Last night I decided to start a new painting. If I’m being honest, it was a feeble attempt to self-soothe. I turned on the music, poured myself a glass of Sangiovese, primed the canvas and began laying down the first layer of paint.
This stage of the painting process is typically referred to as “underpainting” and is undoubtedly the most vulnerable stage. A blank canvas almost shouts, “Alright, now….get inspired! Turn this into a masterpiece!” Every single insecurity whispers: You don’t have what it takes—You’re not that good, anyway—Why even try when someone like *insert favorite contemporary artist* is clearly better than you?— I think I’m a little hungry, as it turns out. A blank canvas is incredibly intimidating.

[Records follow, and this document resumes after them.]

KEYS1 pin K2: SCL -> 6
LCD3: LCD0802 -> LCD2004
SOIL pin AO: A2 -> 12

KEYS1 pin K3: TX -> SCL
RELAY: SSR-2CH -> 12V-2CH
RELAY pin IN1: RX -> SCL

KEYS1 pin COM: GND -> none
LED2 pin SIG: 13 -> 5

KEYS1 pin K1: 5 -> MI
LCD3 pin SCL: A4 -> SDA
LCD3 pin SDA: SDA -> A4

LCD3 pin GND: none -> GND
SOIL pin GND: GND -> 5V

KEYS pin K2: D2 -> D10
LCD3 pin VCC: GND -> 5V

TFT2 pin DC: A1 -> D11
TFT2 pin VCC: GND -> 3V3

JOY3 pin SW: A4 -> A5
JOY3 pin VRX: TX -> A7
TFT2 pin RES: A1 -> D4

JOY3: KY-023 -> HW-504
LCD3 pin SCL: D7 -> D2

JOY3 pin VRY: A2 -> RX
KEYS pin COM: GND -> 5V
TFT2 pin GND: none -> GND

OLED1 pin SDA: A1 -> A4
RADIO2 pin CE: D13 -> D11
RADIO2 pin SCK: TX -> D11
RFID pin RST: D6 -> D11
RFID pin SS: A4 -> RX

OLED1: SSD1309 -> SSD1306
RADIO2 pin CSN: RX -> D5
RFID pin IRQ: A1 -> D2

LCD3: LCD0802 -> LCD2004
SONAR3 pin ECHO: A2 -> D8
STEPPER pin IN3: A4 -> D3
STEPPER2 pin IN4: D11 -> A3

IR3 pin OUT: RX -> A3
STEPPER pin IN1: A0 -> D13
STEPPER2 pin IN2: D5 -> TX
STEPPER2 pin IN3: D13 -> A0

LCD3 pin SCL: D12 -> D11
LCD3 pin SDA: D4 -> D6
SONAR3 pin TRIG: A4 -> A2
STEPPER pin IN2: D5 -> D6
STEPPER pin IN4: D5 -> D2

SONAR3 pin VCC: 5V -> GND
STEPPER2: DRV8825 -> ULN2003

And it doesn’t get better right away. Even after the underpainting stage, it’s just this wimpy, bare-bones painting that looks like something a 5yr old brought home from school. People will walk by when I’m in the middle of this stage and see it sitting there all dumb and basic-looking, and I wonder if they think I’m a terrible artist and should just give up. Last night my grandmother walked by and said, “Wow, that’s looking great!” I assumed she didn’t really mean it, so like I usually do, I brushed off her compliment, and mentioned that this was just the under-painting—you know, like the layer I’ll paint over.
Nope, no insecurities here.
What struck me after she walked away was how perfectly this painting process mirrored my experience in life. How the first steps of any new season are the shakiest. The finished piece is revealed quite slowly. It’s not all that pretty until you’ve added a few layers of paint to the canvas and step back to gain perspective on what you’ve been working on. Whether it is a new job, a new city, career path, child, a newly emptied nest, a relationship or something else entirely—it takes time to lay the groundwork (the underpainting), and eventually see the colors begin to blend into something beautiful, something you’re proud to share.
Like the beginning stages of a painting, most life changes bring with them feelings of uncertainty, self-doubt, emptiness and confusion. The challenge is to keep working through that awkward, unclear stage and begin to add a few more strokes—broad strokes at first—and then to start painting in the details once the foundation is solid enough. It will be messy and it will not look put-together like you want it to. It will probably look like something a 5-year-old painted—and how fitting—because a 5-year-old is pretty new to this world…much like you are to this season of life.
Interestingly, aside from underpainting, there is virtually no other way to get that inner glow that artists work so hard to achieve. Artists will oftentimes paint this first layer in the opposite (or complimentary), color palette from what they’re actually looking at. For example—if an artist is looking at the green leaves of a tree—the underpaint color they’d mix up and lay in would be reddish (try to recall the color wheel from grade school here). Using the intended color’s compliment underneath adds depth to the painting because the underpaint makes the paint color that sits on top of it more vibrant and luminous. Chances are, laying the groundwork in a painting, as in life transitions, will sometimes feel counter-intuitive. So even though it might not make sense to you, or the untrained eye, laying in that messy, backward underpaint is all part of creating a beautiful painting. If you jump to the final step without paying attention to the underpainting, you might end up with a finished painting, but it will appear very flat and dull.
As I took a step back from my painting that night, I gained a new perspective on this transitional season of my life. I wonder if we could all benefit from taking a look at our own painting. Understanding where we are in the process might give us a little compassion for the bumpiness we all experience as we strive to create this brilliant painting we call life.
As you face your blank canvas or trudge through the newness of this season—try not to let yourself get caught up worrying about what other people think when they walk by and look at your work. Most likely, they’re admiring the fact that you’re actually doing it—something they aren’t able to do (at least that’s what people tell me, and I’m trying to believe it).
We are all working on our own messy canvases and no one knows what the hell they’re doing. Trust the process and the journey you are on…and just paint the next stroke.